Cumhurbaşkanı Abdullah Gül'ün, 29 Ekim Cumhuriyet Bayramı nedeniyle Çankaya Köşkü'nde verdiği resepsiyonda, son günlerde Diyarbakır'dan yansıyan görüntüler gündemdeydi.
Güneydoğu'da çocukların öne çıkarıldığı "sivil itaatsizlik" görüntüleri, Türkiye Cumhuriyeti'ne aidiyet duygularının zayıflatılma çabaları kaygıyla dillendirildi.

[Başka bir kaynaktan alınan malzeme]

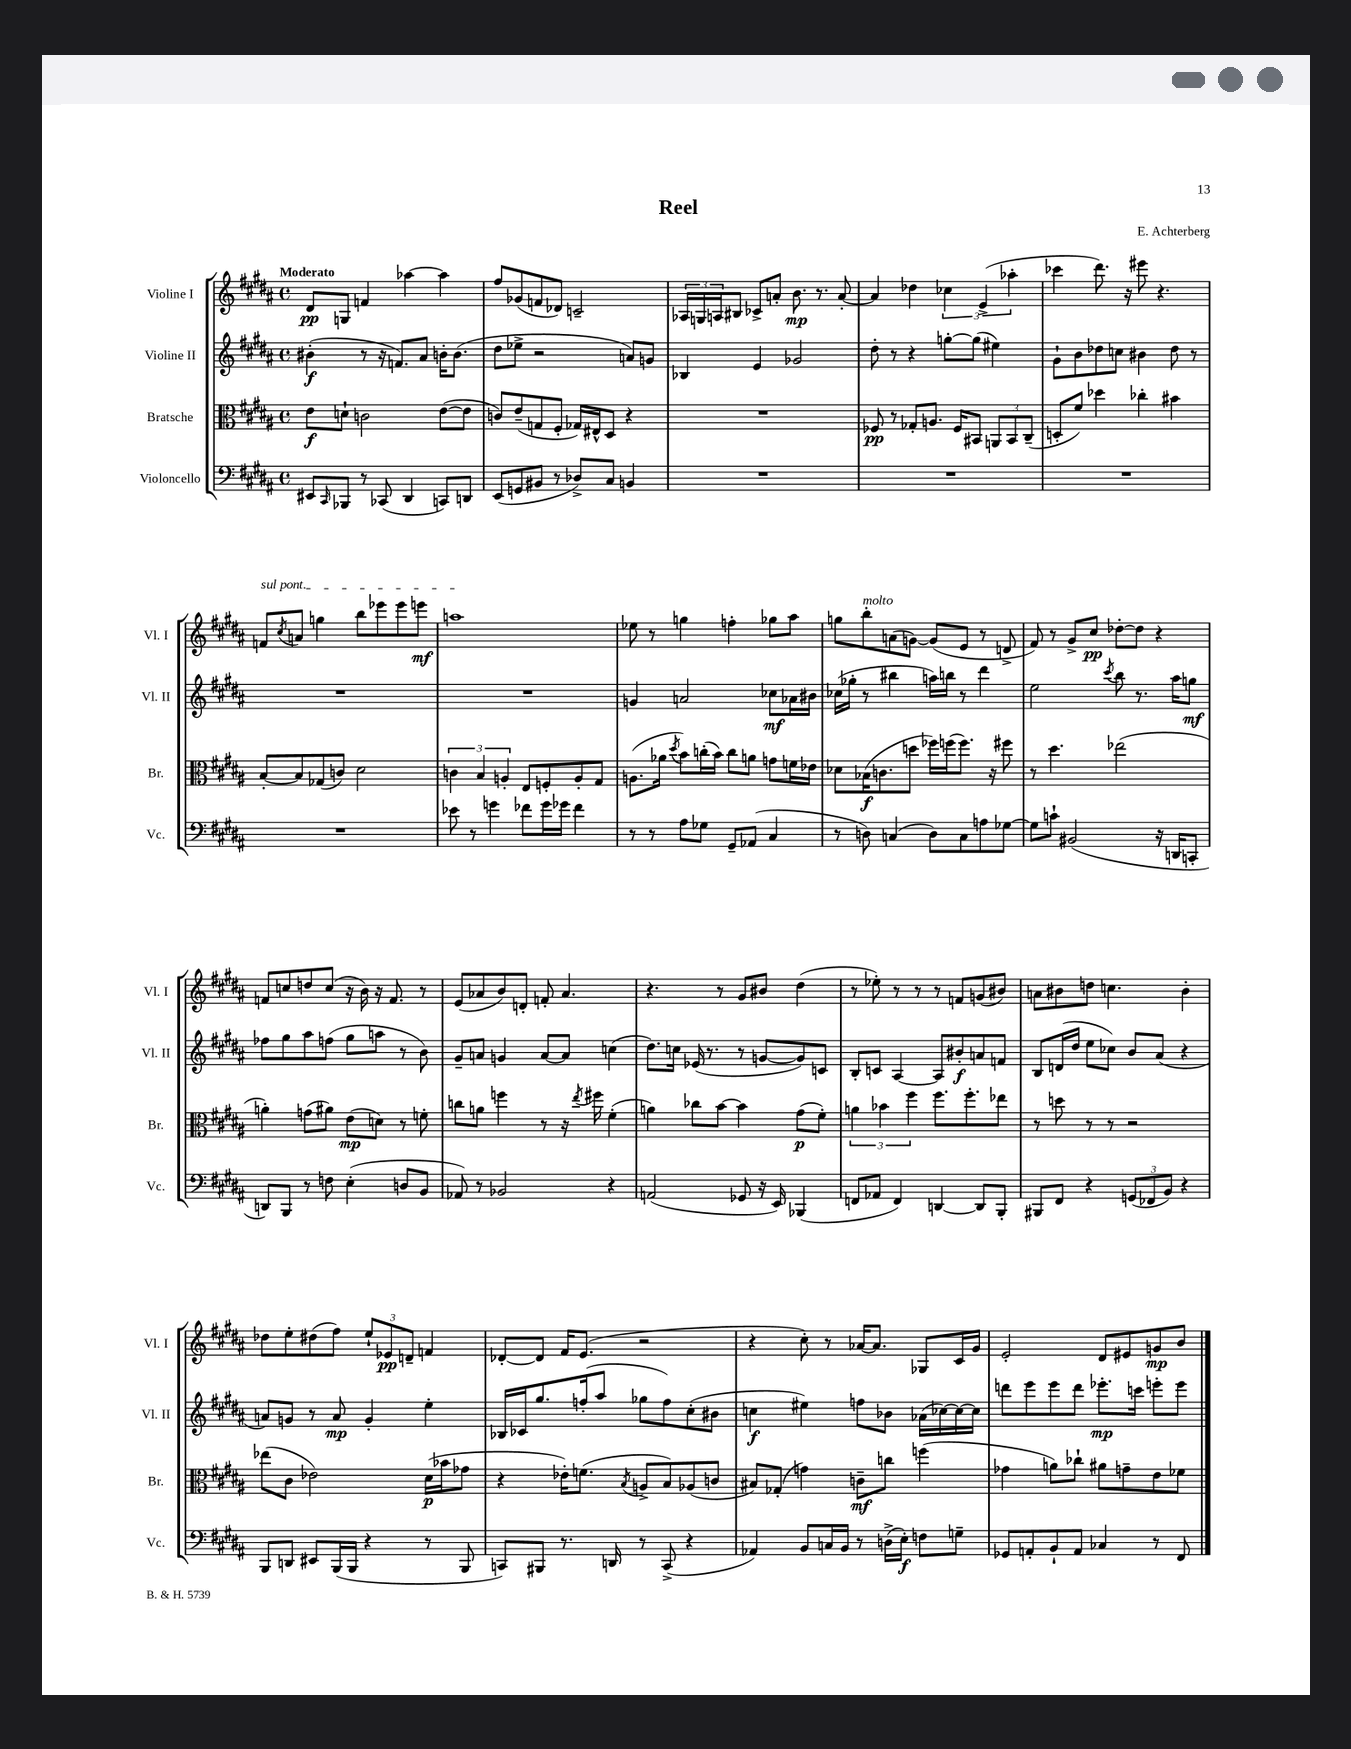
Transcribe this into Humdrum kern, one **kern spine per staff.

**kern	**kern	**kern	**kern
*staff4	*staff3	*staff2	*staff1
*clefF4	*clefC3	*clefG2	*clefG2
*k[f#c#g#d#a#]	*k[f#c#g#d#a#]	*k[f#c#g#d#a#]	*k[f#c#g#d#a#]
*M4/4	*M4/4	*M4/4	*M4/4
*met(c)	*met(c)	*met(c)	*met(c)
8EE#	8e	(4b#'	8d#
16qqCC#	.	.	.
8BBB-	8d`	.	8G
8r	2c	8r	4f
(8CC-	.	16r	.
.	.	8.f)	.
4DD#	.	.	[4aa-
.	.	8a#	.
8CC)	([8e	16b'	4aa-]
.	.	(8.b	.
8DD	8e]	.	.
=	=	=	=
(8EE	8c)	8dd#	8ff#
8GG	(8e~	8ee-^	(8g-
8BB#	8G	2r	8f
8r	8F#'	.	8d-)
8D-^)	16G-)	.	2c~
.	16E#^^	.	.
8C#	8D#	.	.
4BB	4r	8a)	.
.	.	8g	.
=	=	=	=
1r	1r	4B-	24A-
.	.	.	24G
.	.	.	24A
.	.	.	8B#
.	.	4e	8c-^
.	.	.	8a'
.	.	2g-	8.b
.	.	.	8.r
.	.	.	[8a'
=	=	=	=
1r	8F-	8dd#'	4a]
.	8r	8r	.
.	8G-'	4r	4dd-
.	8.A	.	.
.	.	[8gg'	6cc-
.	16F-	.	.
.	8BB#	(8gg]	.
.	.	.	(6e^
.	12AA	4ee#)	.
.	12BB#	.	6aa-'
.	(12C#~	.	.
=	=	=	=
1r	8D'	8g#`	4ccc-
.	8f#)	8b	.
.	4dd-	8dd-	8.ddd#)
.	.	8cc	.
.	.	.	16r
.	4cc-'	4b#	8eee#
.	.	.	4.r
.	4b#	8dd-	.
.	.	8r	.
=	=	=	=
1r	[8B'	1r	8f
.	.	.	8qcc#
.	8B]	.	8a
.	(8G-	.	4gg
.	8c)	.	.
.	2d#	.	8bb
.	.	.	8eee-
.	.	.	8eee-
.	.	.	8eee
=	=	=	=
8e-	6c	1r	1aa
8r	.	.	.
.	6B	.	.
4g	.	.	.
.	6A'	.	.
8f-	8E	.	.
16g	8F'	.	.
16g-	.	.	.
4f-	8A'	.	.
.	8G#	.	.
=	=	=	=
8r	(8.A	4g	8ee-
8r	.	.	8r
.	16a-	.	.
.	8qdd#	.	.
8A#	8b)	2a	4gg
8G-	(16cc'	.	.
.	16b)	.	.
8GG#~	8cc	.	4ff'
(8AA-	8a	.	.
4C#	8g	8cc-	8gg-
.	16f	16a-	8aa#
.	16e-	16b#	.
=	=	=	=
8r	8d-	(16cc-	8gg
.	.	16gg-'	.
8D)	(16B-	8r	8bb'
.	8.c	.	.
(4C	.	4bb#	(8a
.	8dd	.	[8g)
8D)	16ff-)	16aa)	(8g]
.	(16ff	16bb	.
8C	8.ff)	8r	8e
8A	.	4ddd#	8r
.	16r	.	.
[8G-	8ff#	.	8d^
=	=	=	=
8G-]	8r	2ee	8f#)
8c`	4.dd#	.	8r
(2BB#	.	.	8g#^
.	.	.	8cc#
.	.	8qccc#	.
.	(2ee-	8bb	[8dd-'
.	.	8.r	8dd-]
16r	.	.	4r
16DD	.	16aa#	.
8CC'	.	8gg	.
=	=	=	=
8DD)	4a')	8ff-	8f
8BBB	.	8gg#	8cc
8r	(8g	8aa#	8dd
8F	8a#)	(8ff	(8cc
(4E'	(8e	8gg#	16r
.	.	.	16b)
.	8d)	8aa	16r
.	.	.	8.f
8D	8r	8r	.
8BB	8f'	8b)	8r
=	=	=	=
8AA-)	8cc	8g#~	(8e
8r	8a	8a	8a-
2BB-	4ff	4g	8b)
.	.	.	8d'
.	8r	[8a	8f'
.	16r	8a]	4.a-
.	8qee	.	.
.	16ff#	.	.
4r	(4f#'	(4cc	.
=	=	=	=
(2AA	4a)	8.dd#)	4.r
.	.	16cc	.
.	8cc-	(16e-	.
.	.	8.r	.
.	[8b	.	8r
8GG-	4b]	8r	8g#
16r	.	[8g	8b#
16EE)	.	.	.
(4BBB-	(8g#	8g])	(4dd#
.	8f#')	8c	.
=	=	=	=
8FF	6a	8B'	8r
8AA-	.	8c	8ee-')
.	6b-	.	.
4FF)	.	[4A#	8r
.	6ff#	.	.
.	.	.	8r
[4DD	8.ff#	8A#]	8r
.	.	8b#'	8f
.	8.ff#'	.	.
8DD]	.	8a	(8g
8BBB'	8ee-	8f	8b#)
=	=	=	=
8BBB#	8r	8B	8a
8FF#	8dd	(16d	8b#
.	.	16dd#	.
4r	8r	8ee	8dd
.	8r	8cc-)	4.cc
(12GG	2r	8b	.
12FF-	.	.	.
.	.	(8a#	.
12BB)	.	.	.
4r	.	4r	4b#'
=	=	=	=
8BBB	(8ee-	8a)	8dd-
8DD	8c#	8g	8ee'
8EE#	2e-)	8r	(8dd#
(16BBB	.	8a	8ff#)
16BBB	.	.	.
4r	.	4g'	12ee`
.	.	.	12e-
.	.	.	12d~
8r	(16d#	4ee'	4f
.	16b-	.	.
8BBB	8g-	.	.
=	=	=	=
8CC)	4r	16B-	[8d-'
.	.	16c-	.
8BBB#	.	8.gg#	8d-]
8.r	16e-')	.	16f#
.	(8.f	(16ff'	(8.e
.	.	8aa#	.
16DD	.	.	.
.	8qB	.	.
8r	8A^	8gg-	2r
(8CC^	8B)	8ff)	.
4r	(8A-	(8cc#'	.
.	8c	8b#	.
=	=	=	=
4AA-)	8B#)	4cc	4r
.	(8G-'	.	.
8BB	4g)	4ee#)	8cc#')
16C	.	.	8r
16BB	.	.	.
8r	8c~	8ff	[16a-
.	.	.	8.a-]
(16D^	8cc	8b-	.
16E')	.	.	.
8F	(4ff	(16a-	8G-
.	.	[16cc-)	.
8G~	.	16cc-_	16c#
.	.	16cc-]	16g#
=	=	=	=
8GG-	4g-	8ddd	2e'
8AA'	.	8eee	.
8BB`	8a)	8eee	.
8AA	8cc-`	8ddd	.
4C-	8a#	8.eee-'	8d#
.	8g~	.	8e#
.	.	16ccc	.
8r	8e	8eee'	8g
8FF#	8f-	8eee	8b
==	==	==	==
*-	*-	*-	*-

Özyağcılar'ın verdiği örnek
Aidiyet konusunda Güneydoğu'nun aksine örnekler de vardı. "Elveda Rumeli" dizisinin ünlü oyuncusu Erdal Özyağcılar, dizi çekimleri sırasında tanık olduğu "aidiyet" duygularını aktardı. "Çok ilginç, Türkiye'ye büyük bir ilgi ve aidiyet duygusu var" diyordu Özyağcılar, duyguyu taşıyan insanları görmekten mutlu olduğunu belirtirken, şöyle devam ediyordu:
"Örneğin Makedonya insanı. Kendini Osmanlı Türkü olarak tanımlıyor. Türkiye'ye büyük sempati duyuyor. Sadece Türkler veya Müslümanlar değil. Bu bölgede herkeste bir Türk sevgisi var. Bakıyorsunuz biri geliyor, tanıştırıyor kendini, 'Ben diyor Josef, bu karım Maria, bu da kızımız Filiz. Şaşırıyorsunuz. Niye Filiz? Öyle, diyor biz Türkleri çok severiz. Orada insanlar kendilerini Osmanlı Türkü, Osmanlı Arnavudu hatta Osmanlı Rumu diye tanımlıyor. Türk Arnavudu ya da Türk Rumu diyen bile var."
Gül'ün yaklaşımı
Bu sohbetten kısa bir süre sonra bu kez Cumhurbaşkanı Gül'le konuşuyoruz. Güneydoğu'dan gelen görüntüler sorulunca şu değerlendirmeyi yapıyor:
"Çok dikkatle izliyorum, tabii. Bir kentin bir yerinde meydana gelen olayı o kentin tümüne mal etmemek lazım, bütün Türkiye'nin de gündemine getirmemek lazım. Her yerde provokatörler oluyor. Herkes her şeyi biliyor. Bizim hedefimiz Türkiye Cumhuriyeti'ne aidiyeti güçlendirmek olmalı. Vatandaşlarımızın aidiyetini güçlendirmemiz lazım. Hepimize memleketimiz sorulduğunda, biraz araştırıldığında çok farklı yerler, kökenler çıkabilir. Bu önemli değil. Önemli olan, Türkiye Cumhuriyeti'ne aidiyet duygusudur. Çünkü hepimiz aynı kazanda kaynamışız."
Terör başka
Gül, Türkiye'nin terörle mücadelesini sürdüreceğini, onun ayrı bir konu olduğunu belirterek, vatandaşlar açısından ise aidiyeti güçlendirecek adımların atılması gerektiğinin üzerinde durdu ve şöyle devam etti:
"Önemli olan, terörle mücadelede mobilize olmak. Bunu herkes desteklemeli. Biz bu konuyu zaten Başbakan'la, Genelkurmay Başkanı'yla görüşüyoruz. Milli Güvenlik Kurulu'nda konuşuyoruz."
İşkenceye sıfır tolerans
Cumhurbaşkanı Gül'le sohbet konularından biri de son günlerde artan işkence ve kötü muamele olaylarıydı. Bu konuda görüşü sorulunca Gül, şu yanıtı verdi:
"İnsan hakları konusunda 10 adım ileri gitseniz bile 1 adım geri atarsanız, olumsuz etkisi çok büyük olur. Bu konuda tolerans olmaz. Bir iyileşme de var. Eskiden bu konular hiç konuşulmazdı. Artık böyle bir şey yok. Şeffaflık var. Hiçbir şey gizli kalmıyor."
Toptan'ın görüşü
TBMM Başkanı Köksal Toptan da Gül'le sohbet sırasında, aynı konuya değinerek, "İşkence konusunda tavrımız belli, sıfır tolerans, başka seçenek yok" dedi. Toptan, işkence ve kötü muamelede cezanın 3 yıl hapis olduğunu anımsatarak, "Biz yasa düzenlenirken 5 yıl hapis düşündük ama AB bunu fazla buldu ve 3 yıla indirdik" bilgisini verdi.